No, I didn't try TRANSFER. I actually had to look it up to see what it does, and it still isn't totally clear to me. It seems to be a "move" of sorts, and is something that was added in Fortran 95. I am not sure what I would do with it. I think the issue is more in the routines that call the data manager; that routine just gets an argument vector that is ostensibly "real," and does only copying to move things around, not really caring about the type of data "in the box," as you put it. The code for this was written back in the mid 80s to the Fortran 77 standard, and I haven't had any need to upgrade it. I don't plan to upgrade it until forced to do so or at least a "good" portable solution is at hand.

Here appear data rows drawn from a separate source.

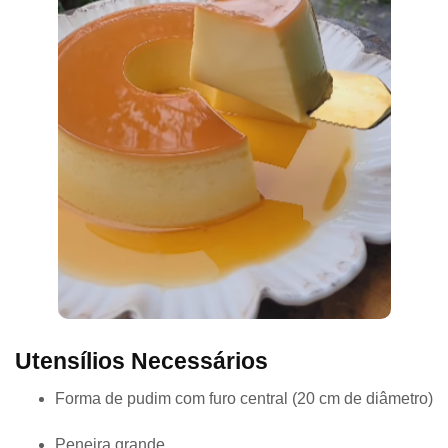
Utensílios Necessários
Forma de pudim com furo central (20 cm de diâmetro)
Peneira grande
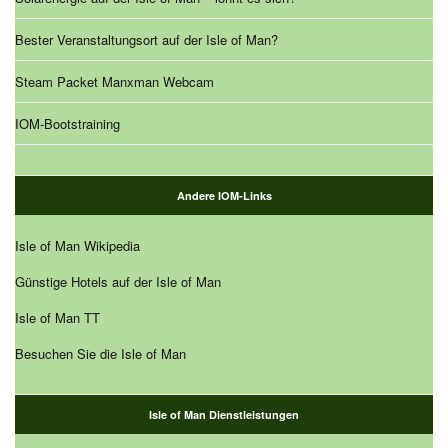
Bester Veranstaltungsort auf der Isle of Man?
Steam Packet Manxman Webcam
IOM-Bootstraining
Andere IOM-Links
Isle of Man Wikipedia
Günstige Hotels auf der Isle of Man
Isle of Man TT
Besuchen Sie die Isle of Man
Isle of Man Dienstleistungen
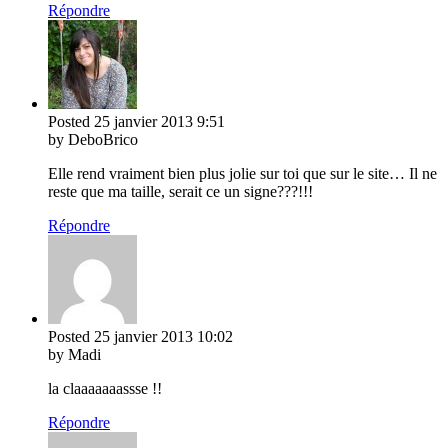
Répondre
Posted
25 janvier 2013
9:51
by DeboBrico
Elle rend vraiment bien plus jolie sur toi que sur le site… Il ne
reste que ma taille, serait ce un signe???!!!
Répondre
Posted
25 janvier 2013
10:02
by Madi
la claaaaaaassse !!
Répondre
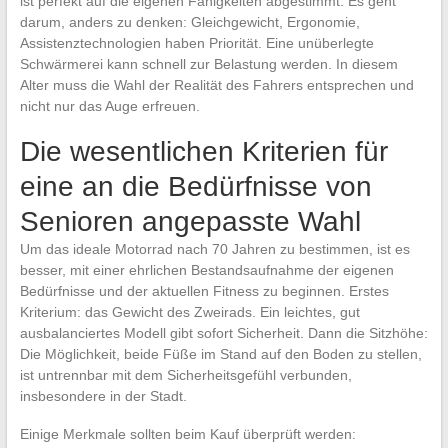
ist perfekt auf die eigenen Fähigkeiten abgestimmt. Es geht
darum, anders zu denken: Gleichgewicht, Ergonomie,
Assistenztechnologien haben Priorität. Eine unüberlegte
Schwärmerei kann schnell zur Belastung werden. In diesem
Alter muss die Wahl der Realität des Fahrers entsprechen und
nicht nur das Auge erfreuen.
Die wesentlichen Kriterien für
eine an die Bedürfnisse von
Senioren angepasste Wahl
Um das ideale Motorrad nach 70 Jahren zu bestimmen, ist es
besser, mit einer ehrlichen Bestandsaufnahme der eigenen
Bedürfnisse und der aktuellen Fitness zu beginnen. Erstes
Kriterium: das Gewicht des Zweirads. Ein leichtes, gut
ausbalanciertes Modell gibt sofort Sicherheit. Dann die Sitzhöhe:
Die Möglichkeit, beide Füße im Stand auf den Boden zu stellen,
ist untrennbar mit dem Sicherheitsgefühl verbunden,
insbesondere in der Stadt.
Einige Merkmale sollten beim Kauf überprüft werden:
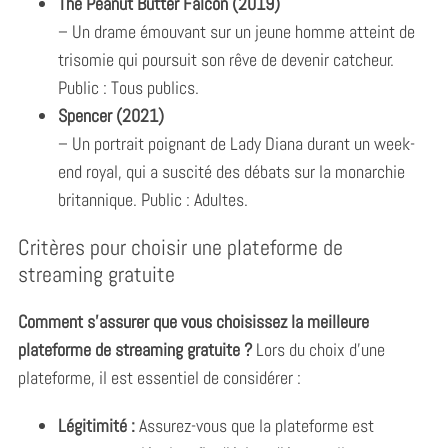
The Peanut Butter Falcon (2019)
– Un drame émouvant sur un jeune homme atteint de
trisomie qui poursuit son rêve de devenir catcheur.
Public : Tous publics.
Spencer (2021)
– Un portrait poignant de Lady Diana durant un week-
end royal, qui a suscité des débats sur la monarchie
britannique. Public : Adultes.
Critères pour choisir une plateforme de
streaming gratuite
Comment s’assurer que vous choisissez la meilleure
plateforme de streaming gratuite ?
Lors du choix d’une
plateforme, il est essentiel de considérer :
Légitimité :
Assurez-vous que la plateforme est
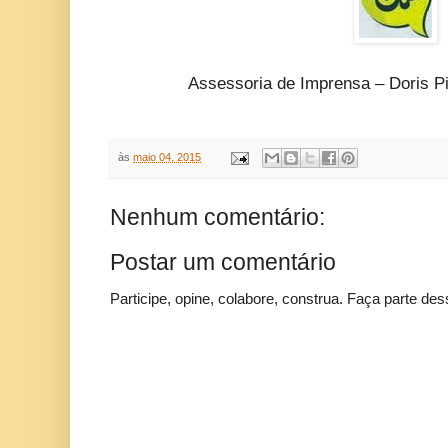
Assessoria de Imprensa – Doris P
às
maio 04, 2015
Nenhum comentário:
Postar um comentário
Participe, opine, colabore, construa. Faça parte des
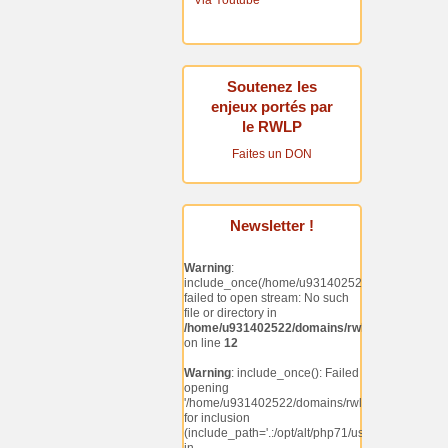
Via Youtube
Soutenez les
enjeux portés par
le RWLP
Faites un DON
Newsletter !
Warning
:
include_once(/home/u931402522/domains/rwlp.rt
failed to open stream: No such
file or directory in
/home/u931402522/domains/rwlp.rtaweb.be/p
on line
12
Warning
: include_once(): Failed
opening
'/home/u931402522/domains/rwlp.rtaweb.be/publ
for inclusion
(include_path='.:/opt/alt/php71/usr/share/pear')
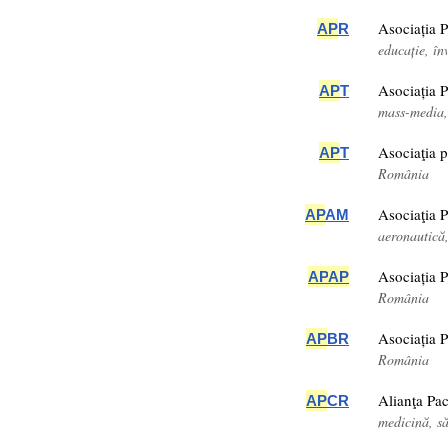
Asociația 
AP
R
educație, î
Asociația 
AP
T
mass-media,
Asociaţia 
AP
T
România
Asociaţia 
AP
AM
aeronautică
Asociația P
AP
AP
România
Asociația 
AP
BR
România
Alianţa Pac
AP
CR
medicină, s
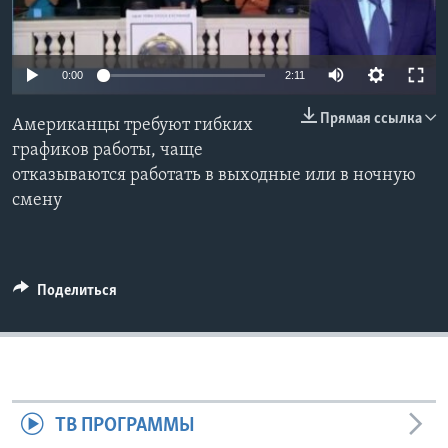
Learning English
0:00
2:11
СОЦИАЛЬНЫЕ СЕТИ
Прямая ссылка
Американцы требуют гибких
графиков работы, чаще
отказываются работать в выходные или в ночную
Языки
смену
Поделиться
ТВ ПРОГРАММЫ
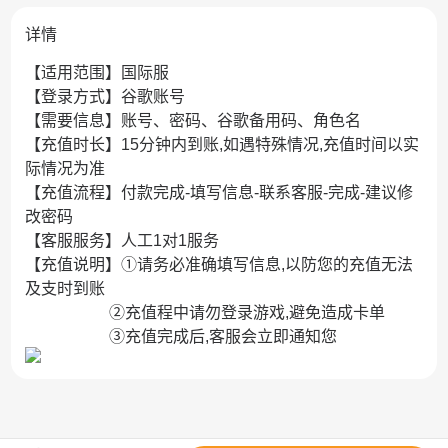
详情
【适用范围】国际服
【登录方式】谷歌账号
【需要信息】账号、密码、谷歌备用码、角色名
【充值时长】15分钟内到账,如遇特殊情况,充值时间以实
际情况为准
【充值流程】付款完成-填写信息-联系客服-完成-建议修
改密码
【客服服务】人工1对1服务
【充值说明】①请务必准确填写信息,以防您的充值无法
及支时到账
②充值程中请勿登录游戏,避免造成卡单
③充值完成后,客服会立即通知您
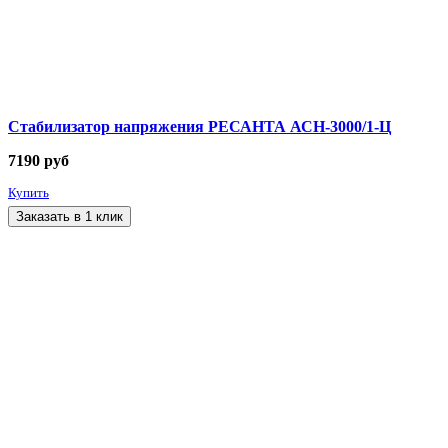
Стабилизатор напряжения РЕСАНТА АСН-3000/1-Ц
7190
руб
Купить
Заказать в 1 клик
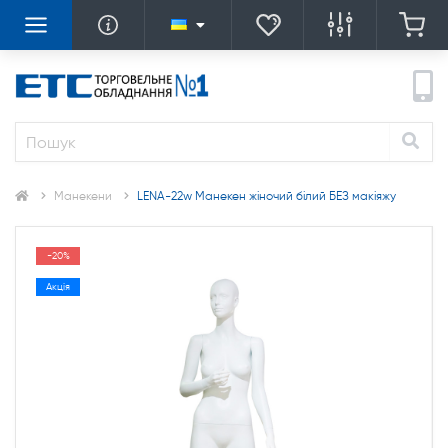
Манекени
LENA-22w Манекен жіночий білий БЕЗ макіяжу
-20%
Акція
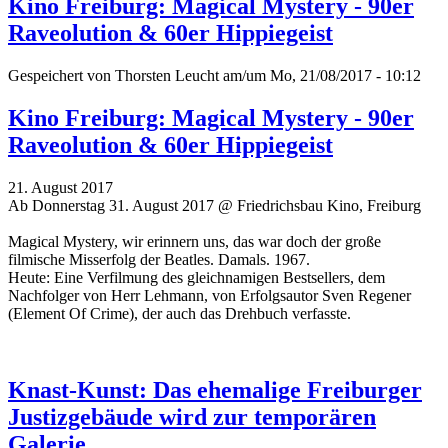
Kino Freiburg: Magical Mystery - 90er
Raveolution & 60er Hippiegeist
Gespeichert von
Thorsten Leucht
am/um Mo, 21/08/2017 - 10:12
Kino Freiburg: Magical Mystery - 90er
Raveolution & 60er Hippiegeist
21. August 2017
Ab Donnerstag 31. August 2017 @ Friedrichsbau Kino, Freiburg
Magical Mystery, wir erinnern uns, das war doch der große
filmische Misserfolg der Beatles. Damals. 1967.
Heute: Eine Verfilmung des gleichnamigen Bestsellers, dem
Nachfolger von Herr Lehmann, von Erfolgsautor Sven Regener
(Element Of Crime), der auch das Drehbuch verfasste.
Knast-Kunst: Das ehemalige Freiburger
Justizgebäude wird zur temporären
Galerie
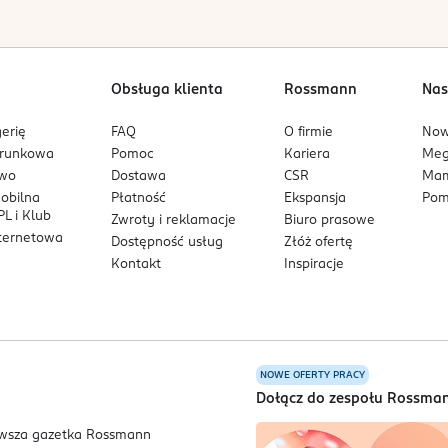
Obsługa klienta
Rossmann
Nas
erię
FAQ
O firmie
No
arunkowa
Pomoc
Kariera
Me
owo
Dostawa
CSR
Mam
mobilna
Płatność
Ekspansja
Pom
L i Klub
Zwroty i reklamacje
Biuro prasowe
nternetowa
Dostępność usług
Złóż ofertę
Kontakt
Inspiracje
NOWE OFERTY PRACY
a
Dołącz do zespołu Rossma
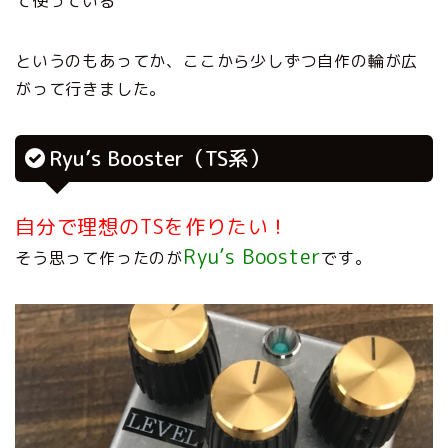
て使っている
というのもあってか、ここから少しずつ自作の輪が広
がって行きました。
Ryu’s Booster（TS系）
自分で理想のTSを作りたい！
Ryu’s Booster
そう思って作ったのが
です。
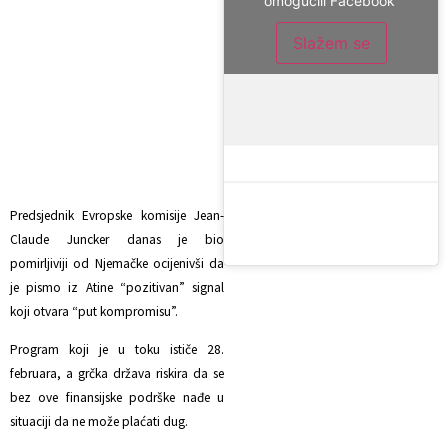
omogućili Facebook
Slažem se
Predsjednik Evropske komisije Jean-
Claude Juncker danas je bio
pomirljiviji od Njemačke ocijenivši da
je pismo iz Atine “pozitivan” signal
koji otvara “put kompromisu”.
Program koji je u toku ističe 28.
februara, a grčka država riskira da se
bez ove finansijske podrške nađe u
situaciji da ne može plaćati dug.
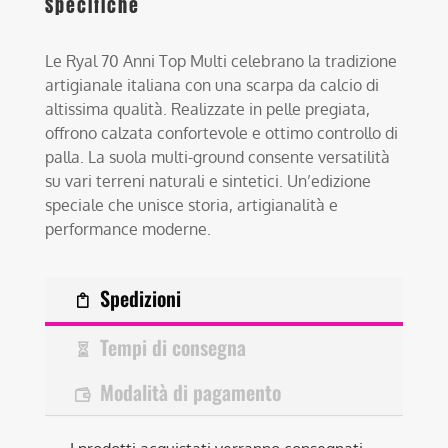
Specifiche
Le Ryal 70 Anni Top Multi celebrano la tradizione
artigianale italiana con una scarpa da calcio di
altissima qualità. Realizzate in pelle pregiata,
offrono calzata confortevole e ottimo controllo di
palla. La suola multi-ground consente versatilità
su vari terreni naturali e sintetici. Un’edizione
speciale che unisce storia, artigianalità e
performance moderne.
Spedizioni
Tempi di consegna
Modalità di pagamento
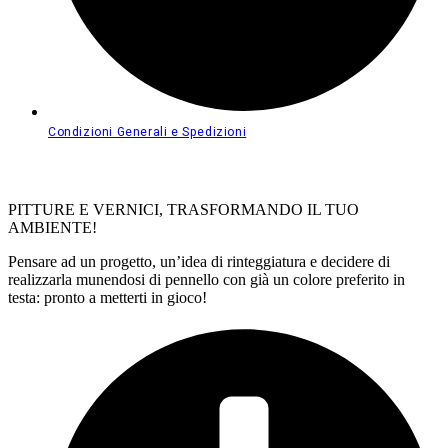
Condizioni Generali e Spedizioni
PITTURE E VERNICI, TRASFORMANDO IL TUO
AMBIENTE!
Pensare ad un progetto, un’idea di rinteggiatura e decidere di
realizzarla munendosi di pennello con già un colore preferito in
testa: pronto a metterti in gioco!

Perhaps someone familiar with the equivalence issue can explain why equivalence of character and non-character entities is not allowed in the standard, particularly since doing so can be implemented by a compiler; Lahey has allowed this override since F77L. I suppose it can be an issue if a machine architecture is such that an integer or real word size is not an even multiple of character size. But character strings have to be put somewhere, in the same kind of real memory as numeric data occupy, and they have locations. So why shouldn't the starting point of a string be controllable? Boundary alignment issues?
RAR
-----Original Message-----
From: Fortran 90 List [mailto:[log in to unmask]]On Behalf
Of Alvaro Fernandez
Sent: Tuesday, March 09, 2004 5:23 PM
To: [log in to unmask]
Subject: Re: Data type "UNDEFINED"
I'm curious: Did you try TRANSFER(), or was it too slow?